Jimmy “Duck” Holmes slung his jacket over the back of his chair and sat down with his Epiphone guitar in front of a microphone and an audience of about 40 people who were mostly white and, at least that day, mostly his students. Holmes had ironed a crease in his jeans, put on an orange polo and perched his shades on the brim of his black fedora.
“Let’s go,” he said, and opened the gates to a river of blues that flowed across the old barracks floors the U.S. Army had built 111 years ago when Holmes’ grandparents labored in fields some 2,500 miles to the southeast.
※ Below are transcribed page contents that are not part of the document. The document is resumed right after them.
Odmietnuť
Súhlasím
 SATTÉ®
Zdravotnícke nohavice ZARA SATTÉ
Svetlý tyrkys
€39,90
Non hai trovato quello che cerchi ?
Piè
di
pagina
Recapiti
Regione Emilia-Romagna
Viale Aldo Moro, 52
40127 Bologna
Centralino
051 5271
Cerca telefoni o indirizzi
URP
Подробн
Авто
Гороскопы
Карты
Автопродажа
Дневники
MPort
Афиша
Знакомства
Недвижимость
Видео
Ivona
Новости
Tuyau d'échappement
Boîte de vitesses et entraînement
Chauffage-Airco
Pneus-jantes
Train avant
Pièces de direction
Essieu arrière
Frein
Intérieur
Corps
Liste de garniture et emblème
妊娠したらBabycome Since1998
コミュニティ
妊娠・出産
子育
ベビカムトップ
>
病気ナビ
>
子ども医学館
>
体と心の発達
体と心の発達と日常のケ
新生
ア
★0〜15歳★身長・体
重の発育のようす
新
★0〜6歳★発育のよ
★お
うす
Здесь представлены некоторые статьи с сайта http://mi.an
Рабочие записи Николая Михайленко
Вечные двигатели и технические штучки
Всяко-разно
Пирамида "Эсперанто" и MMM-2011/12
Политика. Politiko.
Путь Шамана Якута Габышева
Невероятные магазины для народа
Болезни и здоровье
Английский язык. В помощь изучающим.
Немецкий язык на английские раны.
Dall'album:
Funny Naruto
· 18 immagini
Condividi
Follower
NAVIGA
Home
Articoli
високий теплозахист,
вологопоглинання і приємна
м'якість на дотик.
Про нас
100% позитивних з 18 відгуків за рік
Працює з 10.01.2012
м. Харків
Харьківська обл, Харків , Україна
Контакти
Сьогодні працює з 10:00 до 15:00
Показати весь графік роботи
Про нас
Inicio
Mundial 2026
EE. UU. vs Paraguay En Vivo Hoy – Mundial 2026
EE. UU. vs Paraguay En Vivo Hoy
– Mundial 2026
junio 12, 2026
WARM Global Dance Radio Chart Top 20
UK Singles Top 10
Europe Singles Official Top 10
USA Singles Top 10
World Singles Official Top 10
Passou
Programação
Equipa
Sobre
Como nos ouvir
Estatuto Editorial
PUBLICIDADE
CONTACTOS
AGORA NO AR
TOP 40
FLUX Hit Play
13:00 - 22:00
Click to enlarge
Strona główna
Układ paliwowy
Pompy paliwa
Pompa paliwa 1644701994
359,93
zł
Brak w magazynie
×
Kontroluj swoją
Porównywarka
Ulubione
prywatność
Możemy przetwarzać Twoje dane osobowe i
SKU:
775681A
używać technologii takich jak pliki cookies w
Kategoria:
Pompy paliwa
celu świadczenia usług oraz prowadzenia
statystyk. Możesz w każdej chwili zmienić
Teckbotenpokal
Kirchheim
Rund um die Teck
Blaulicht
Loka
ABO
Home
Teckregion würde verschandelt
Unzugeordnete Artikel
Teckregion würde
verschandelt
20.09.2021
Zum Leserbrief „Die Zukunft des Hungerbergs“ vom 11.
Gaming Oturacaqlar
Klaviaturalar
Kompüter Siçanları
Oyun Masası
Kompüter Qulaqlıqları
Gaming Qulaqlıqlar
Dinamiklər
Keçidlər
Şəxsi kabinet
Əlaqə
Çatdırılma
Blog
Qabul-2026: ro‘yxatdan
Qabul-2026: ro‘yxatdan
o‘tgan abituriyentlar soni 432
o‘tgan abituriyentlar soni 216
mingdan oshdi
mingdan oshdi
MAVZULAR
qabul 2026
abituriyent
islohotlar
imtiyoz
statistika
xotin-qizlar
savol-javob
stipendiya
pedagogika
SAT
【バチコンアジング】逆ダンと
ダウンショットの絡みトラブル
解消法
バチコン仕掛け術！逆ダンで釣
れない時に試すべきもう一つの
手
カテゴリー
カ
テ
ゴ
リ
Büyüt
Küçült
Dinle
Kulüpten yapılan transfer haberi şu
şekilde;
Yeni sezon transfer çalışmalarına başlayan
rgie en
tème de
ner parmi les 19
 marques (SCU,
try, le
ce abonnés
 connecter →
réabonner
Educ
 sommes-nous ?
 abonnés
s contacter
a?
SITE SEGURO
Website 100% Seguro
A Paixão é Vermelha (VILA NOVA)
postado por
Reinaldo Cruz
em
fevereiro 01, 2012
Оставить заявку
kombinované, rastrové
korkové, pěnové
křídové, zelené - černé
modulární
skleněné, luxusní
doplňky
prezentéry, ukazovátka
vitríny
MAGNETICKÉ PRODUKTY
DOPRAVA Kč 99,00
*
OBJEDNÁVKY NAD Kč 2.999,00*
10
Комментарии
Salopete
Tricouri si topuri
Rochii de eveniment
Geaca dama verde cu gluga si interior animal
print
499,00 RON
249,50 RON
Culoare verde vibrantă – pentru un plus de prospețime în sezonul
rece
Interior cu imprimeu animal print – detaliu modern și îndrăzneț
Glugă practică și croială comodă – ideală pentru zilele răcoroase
One by one, the soles of Chaco sandals and Converse sneakers, Birkenstocks and thrift store cowboy boots were possessed by the beat, and pounded Holmes’ tune into those old wooden boards.
Mary Hilts, program manager for Centrum’s Port Townsend Acoustic Blues Festival, said Holmes is, “A deep-roots folk blues musician who plays in the tradition described as American-primitivism: A repetitive and monotone style that is ethereal, gritty and rough.”
Holmes is the proprietor of one of the oldest juke joints in Mississippi, the Blue Front Café in Bentonia on the Mississippi Blues Trail. His parents, who were sharecroppers, opened the Blue Front Café in 1948, a year after he was born.
“He is as authentic as it gets,” Hilts said of Holmes.
Hilts had a hard time tracking Duck Holmes down after she discovered his music through her scouting research.
“I asked Mississippi blues artist Terry ‘Harmonica’ Bean if he knew Jimmy, since they lived near each other in Mississippi and were in the same business,” Hilts said.
Bean told her, “He won’t answer the phone. You’re going to have to come down here and ask him yourself.”
So, Hilts traveled from Port Townsend, Wash. to do just that. When she asked Holmes to teach during the blues festival, he shared his philosophy on education by saying, “The fruit won’t fall from the tree unless you water it.”
In building 204 at Fort Worden State Park, in the evening on the first of August, Holmes sang a song about a fruit tree as he nourished the imaginations of his students about what is possible even when there’s no sheet music, automatic tuner, right or wrong words.
“Woman, if you didn’t like my apple,” Holmes asked in a voice that somehow both cut and soothed in its timbre. “Why you keep shaking my tree?”
“When I’m playing, all I’m concentrating on is life itself,” Holmes said following his performance. “I change when my heart tells me to change. It’s just like life. Life is not the same every day. That’s why I play the blues. I play the blues according to the way I feel.”